- Maneesh Gobin : « Appel à la FAO pour augmenter la production et la qualité du thé mauricien et créer un marché de niche sur le plan mondial »
Un atelier de travail concernant le ‘Food and Agriculture Organization (FAO) Report’ sur le secteur du thé a eu lieu, cette semaine à l’hôtel Le Labourdonnais, à Port Louis. L’initiative revient au ministère de l’Agro-industrie et de la Sécurité alimentaire et de la FAO.
L’Attorney General et le ministre de l’Agro-industrie et de la sécurité alimentaire, Maneesh Gobin, et le Représentant de la FAO pour Maurice, les Seychelles, les Comores et Madagascar, Charles Mbuli Boliko étaient présents, à cet atelier de travail. Alors que le directeur du ‘Trade and Market’, de la FAO, Boubaker Ben Belhassen, est intervenu virtuellement depuis Rome.
‘Schemes’ mis à la disposition des planteurs de thé
Dans son allocution, le ministre Gobin a rappelé que le gouvernement a fait appel à la FAO dans le but d’augmenter la production et la qualité du thé mauricien. L’objectif est aussi de créer un marché de niche pour le thé mauricien sur le marché mondial concurrentiel du thé et d’obtenir des prix plus compétitifs. Il a également fait un tour d’horizon de ce secteur, rappelant que la superficie de thé cultivé a augmenté de 20%, et que le rendement par « arpent » a doublé passant de 4 000 kg à 8 000 kg.
Par ailleurs, le ministre Gobin s’est appesanti sur les différents ‘schemes’ mis à la disposition des planteurs de thé. Ils comprennent : l’allocation de ‘winter allowance’ versée depuis 2017 aux producteurs de thé lorsqu’il y a taille et pas de cueillette ; et le ‘one off payment’ pour l’achat d’équipements pour les récolteurs de thé. La production annuelle de thé est d’environ 1 500 tonnes alors que la consommation locale est de 1 800 tonnes, a-t-il observé. À cet effet, il a déclaré que le gouvernement encourage une augmentation de la superficie de terre cultivée et a ajouté que le ministère de l’Agro-industrie et de la sécurité alimentaire distribue de nouvelles plantules de thé aux sociétés coopératives et aux planteurs.
« La Banque mondiale a produit un plan stratégique pour le secteur sucrier qui occupe moins de 50 000 hectares de terres, et le plan est au stade de l’implémentation.

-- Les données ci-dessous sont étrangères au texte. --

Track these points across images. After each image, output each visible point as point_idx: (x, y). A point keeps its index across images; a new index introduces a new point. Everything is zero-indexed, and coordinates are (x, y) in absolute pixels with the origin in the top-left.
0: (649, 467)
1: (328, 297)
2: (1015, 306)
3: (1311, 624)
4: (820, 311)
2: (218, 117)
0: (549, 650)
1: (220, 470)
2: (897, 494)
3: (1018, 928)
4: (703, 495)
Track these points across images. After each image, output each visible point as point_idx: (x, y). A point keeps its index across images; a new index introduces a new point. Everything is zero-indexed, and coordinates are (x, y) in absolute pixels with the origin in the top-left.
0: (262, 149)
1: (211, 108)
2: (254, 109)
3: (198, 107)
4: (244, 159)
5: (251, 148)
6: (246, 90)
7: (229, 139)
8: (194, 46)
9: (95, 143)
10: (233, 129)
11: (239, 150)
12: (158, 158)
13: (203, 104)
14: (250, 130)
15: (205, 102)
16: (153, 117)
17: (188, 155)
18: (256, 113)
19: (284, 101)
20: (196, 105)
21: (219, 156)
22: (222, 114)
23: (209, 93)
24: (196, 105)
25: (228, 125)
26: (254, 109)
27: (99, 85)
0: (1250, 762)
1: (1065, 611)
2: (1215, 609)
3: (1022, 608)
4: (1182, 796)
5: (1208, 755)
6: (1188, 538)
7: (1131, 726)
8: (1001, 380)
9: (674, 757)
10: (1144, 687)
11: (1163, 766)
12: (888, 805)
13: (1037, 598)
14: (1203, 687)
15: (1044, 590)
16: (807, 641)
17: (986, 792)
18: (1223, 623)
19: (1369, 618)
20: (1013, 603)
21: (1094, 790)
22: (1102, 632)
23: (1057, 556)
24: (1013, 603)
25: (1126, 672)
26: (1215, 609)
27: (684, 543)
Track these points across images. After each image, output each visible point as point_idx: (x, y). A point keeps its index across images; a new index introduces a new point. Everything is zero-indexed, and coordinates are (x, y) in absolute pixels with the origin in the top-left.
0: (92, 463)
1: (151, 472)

En ce qui concerne le secteur non sucrier, un plan stratégique est également en cours », a-t-il ajouté.
Changements transformationnels
Quant au directeur du ‘Trade and Market’, M. Belhassen, il a déclaré qu’il était nécessaire d’apporter des changements transformationnels dans le secteur du thé à Maurice. « Avec le cadre législatif approprié, les nouvelles technologies, l’innovation et les pratiques agricoles résilientes, la transformation du secteur du thé deviendra une réalité, » a-t-il soutenu.
Pour sa part, M. Boliko Représentant de la FAO pour Maurice, a souligné qu’à l’échelle mondiale, le thé est l’une des importantes ‘cash crops’ et joue un rôle important dans le développement rural, la réduction de la pauvreté et la sécurité alimentaire dans les pays exportateurs et en développement. « C’est une source principale de revenus pour des millions de petits producteurs. Les recettes d’exportation du thé aident à financer les factures d’importation de produits alimentaires, soutenant les économies des principaux pays producteurs de thé », a-t-il déclaré.
Selon M. Boliko, le thé peut apporter une contribution significative aux trois piliers de la durabilité, à savoir la croissance économique inclusive, le progrès social et la protection de l’environnement.
Projet Filière Thé
Le gouvernement mauricien prévoit de ramener le secteur, qui était au bord de l’effondrement et de capitaliser sur sa caractéristique insulaire unique ainsi que sur les opportunités offertes de par la demande croissante de thé mauricien sur les marchés locaux et mondiaux. C’est dans ce cadre que le ministère de l’Agro-industrie et de la Sécurité alimentaire a demandé à la FAO d’entreprendre une étude pour identifier les moteurs qui ont conduit l’industrie du thé au déclin et quelles actions de transformation dynamiques sont nécessaires pour inverser cette tendance.
Les conclusions de l’étude incluent la nécessité de renforcer les cadres institutionnels, législatifs et réglementaires ; la nécessité d’élaborer un plan et une stratégie d’adaptation au changement climatique; la pénurie de main-d’œuvre et le vieillissement des cultivateurs de thé ; l’absence de normes de thé et d’innovation de produits, l’infrastructure ancienne, le coût de transformation élevé et forte dépendance à l’électricité et aux combustibles fossiles ; la faible adaptation technologique ; et la nécessité de développer un ‘strong tea branding’a strong tea branding based on the island natural capital’.